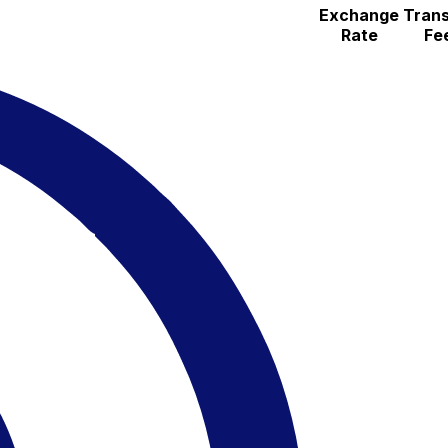
Exchange
Trans
Rate
Fe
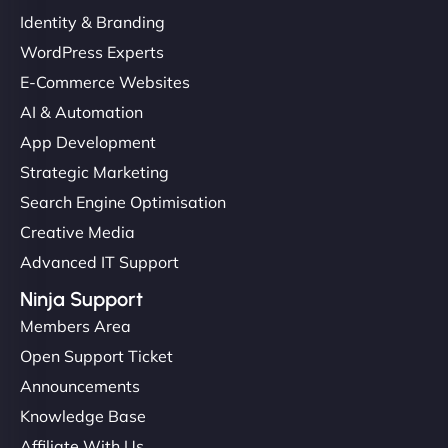
Identity & Branding
WordPress Experts
E-Commerce Websites
AI & Automation
App Development
Strategic Marketing
Search Engine Optimisation
Creative Media
Advanced IT Support
Ninja Support
Members Area
Open Support Ticket
Announcements
Knowledge Base
Affiliate With Us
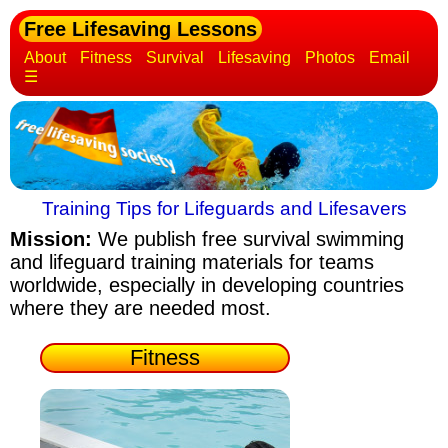
Free Lifesaving Lessons
About
Fitness
Survival
Lifesaving
Photos
Email
☰
Training Tips for Lifeguards and Lifesavers
Mission:
We publish free survival swimming
and lifeguard training materials
for teams
worldwide, especially in developing countries
where they are needed most.
Fitness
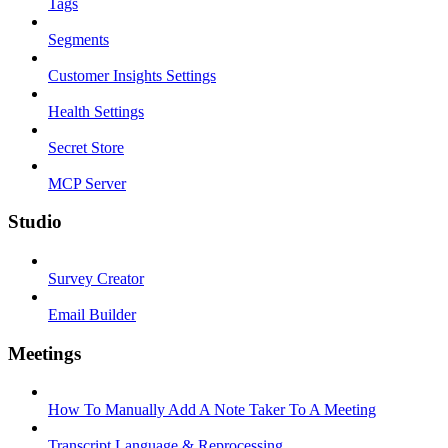
Tags
Segments
Customer Insights Settings
Health Settings
Secret Store
MCP Server
Studio
Survey Creator
Email Builder
Meetings
How To Manually Add A Note Taker To A Meeting
Transcript Language & Reprocessing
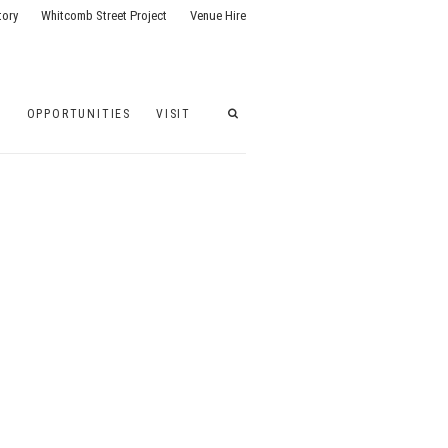
tory
Whitcomb Street Project
Venue Hire
G
OPPORTUNITIES
VISIT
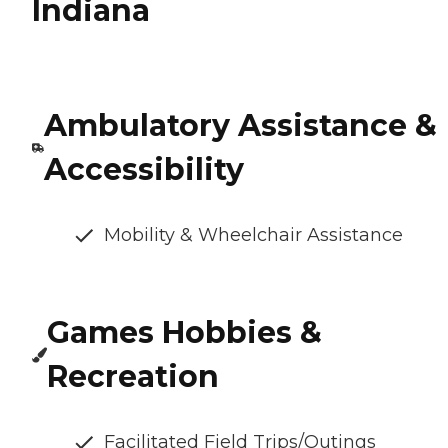
Indiana
Ambulatory Assistance &
Accessibility
Mobility & Wheelchair Assistance
Games Hobbies &
Recreation
Facilitated Field Trips/Outings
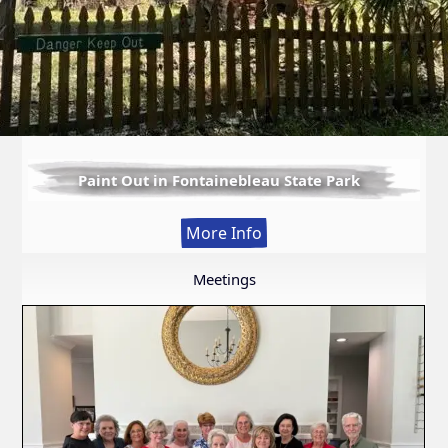
Paint Out in Fontainebleau State Park
:
More Info
Paint
Out
Meetings
in
Fontainebleau
State
Park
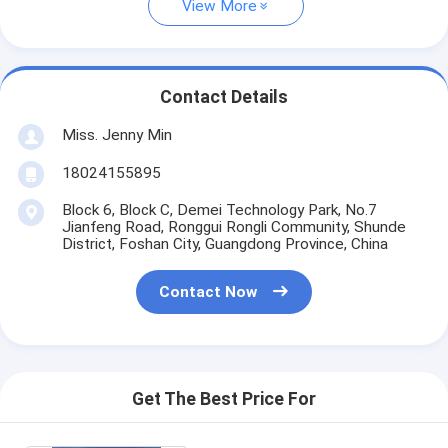
View More
Contact Details
Miss. Jenny Min
18024155895
Block 6, Block C, Demei Technology Park, No.7
Jianfeng Road, Ronggui Rongli Community, Shunde
District, Foshan City, Guangdong Province, China
Contact Now
Get The Best Price For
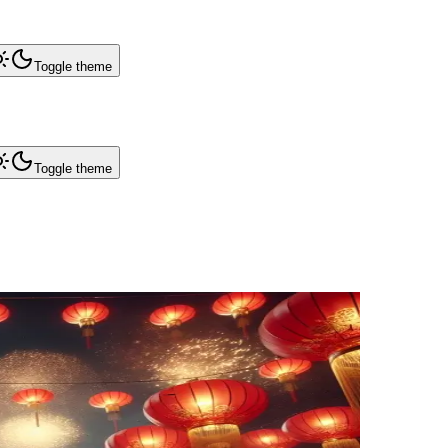
Toggle theme
Toggle theme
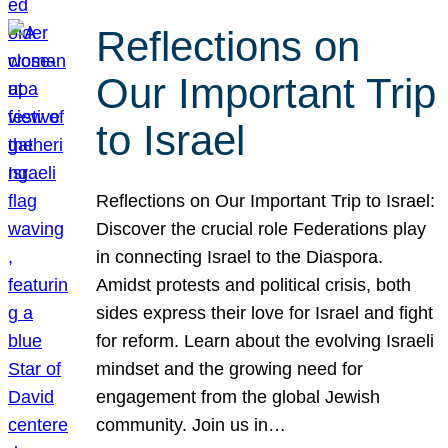
Reflections on
Our Important Trip
to Israel
Reflections on Our Important Trip to Israel:
Discover the crucial role Federations play
in connecting Israel to the Diaspora.
Amidst protests and political crisis, both
sides express their love for Israel and fight
for reform. Learn about the evolving Israeli
mindset and the growing need for
engagement from the global Jewish
community. Join us in…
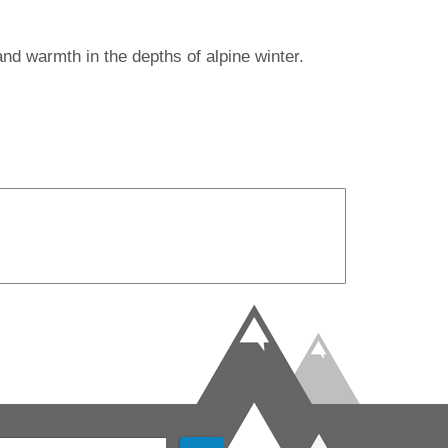
nd warmth in the depths of alpine winter.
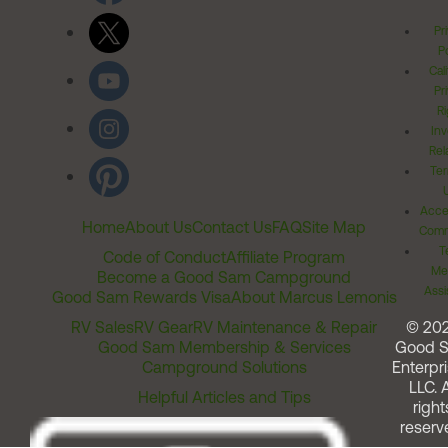
Pr
Po
Cal
Pr
Ri
Inv
Rel
Ter
Acces
Home
About Us
Contact Us
FAQ
Site Map
Comm
T
Code of Conduct
Affiliate Program
Me
Become a Good Sam Campground
Assi
Good Sam Rewards Visa
About Marcus Lemonis
RV Sales
RV Gear
RV Maintenance & Repair
© 20
Good Sam Membership & Services
Good 
Campground Solutions
Enterpri
LLC. A
Helpful Articles and Tips
right
reserv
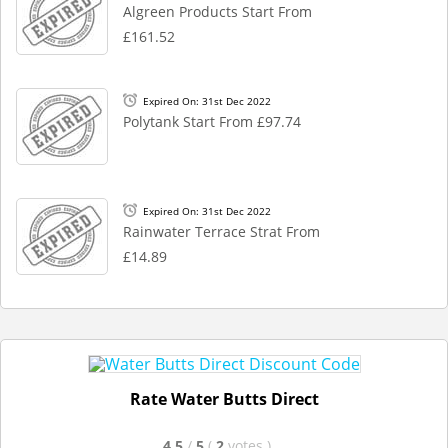
Algreen Products Start From
£161.52
Expired On: 31st Dec 2022
Polytank Start From £97.74
Expired On: 31st Dec 2022
Rainwater Terrace Strat From
£14.89
Rate Water Butts Direct
4.5
/
5
(
2
votes
)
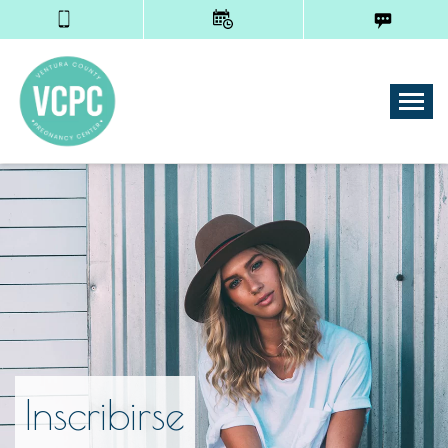
Tog
Inscribirse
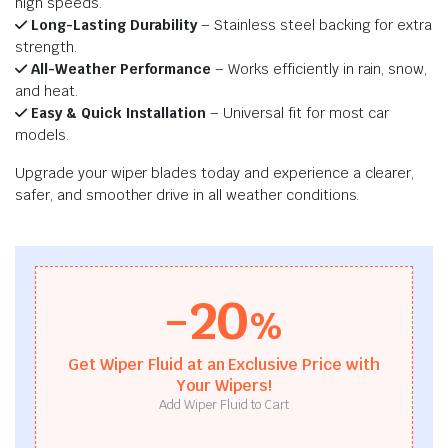
high speeds.
Long-Lasting Durability
– Stainless steel backing for extra
strength.
All-Weather Performance
– Works efficiently in rain, snow,
and heat.
Easy & Quick Installation
– Universal fit for most car
models.
Upgrade your wiper blades today and experience a clearer,
safer, and smoother drive in all weather conditions.
-20
%
Get Wiper Fluid at an Exclusive Price with
Your Wipers!
Add Wiper Fluid to Cart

————————

→ Task to complete: Reproduce the lines running from the line with "Algreen Products Start From" to the line with "Inscribirse", both included, and leave out the pictures.

→ Result of this task:
Algreen Products Start From
£161.52
Expired On: 31st Dec 2022
Polytank Start From £97.74
Expired On: 31st Dec 2022
Rainwater Terrace Strat From
£14.89
Rate Water Butts Direct
4.5
/
5
(
2
votes
)
Tog
Inscribirse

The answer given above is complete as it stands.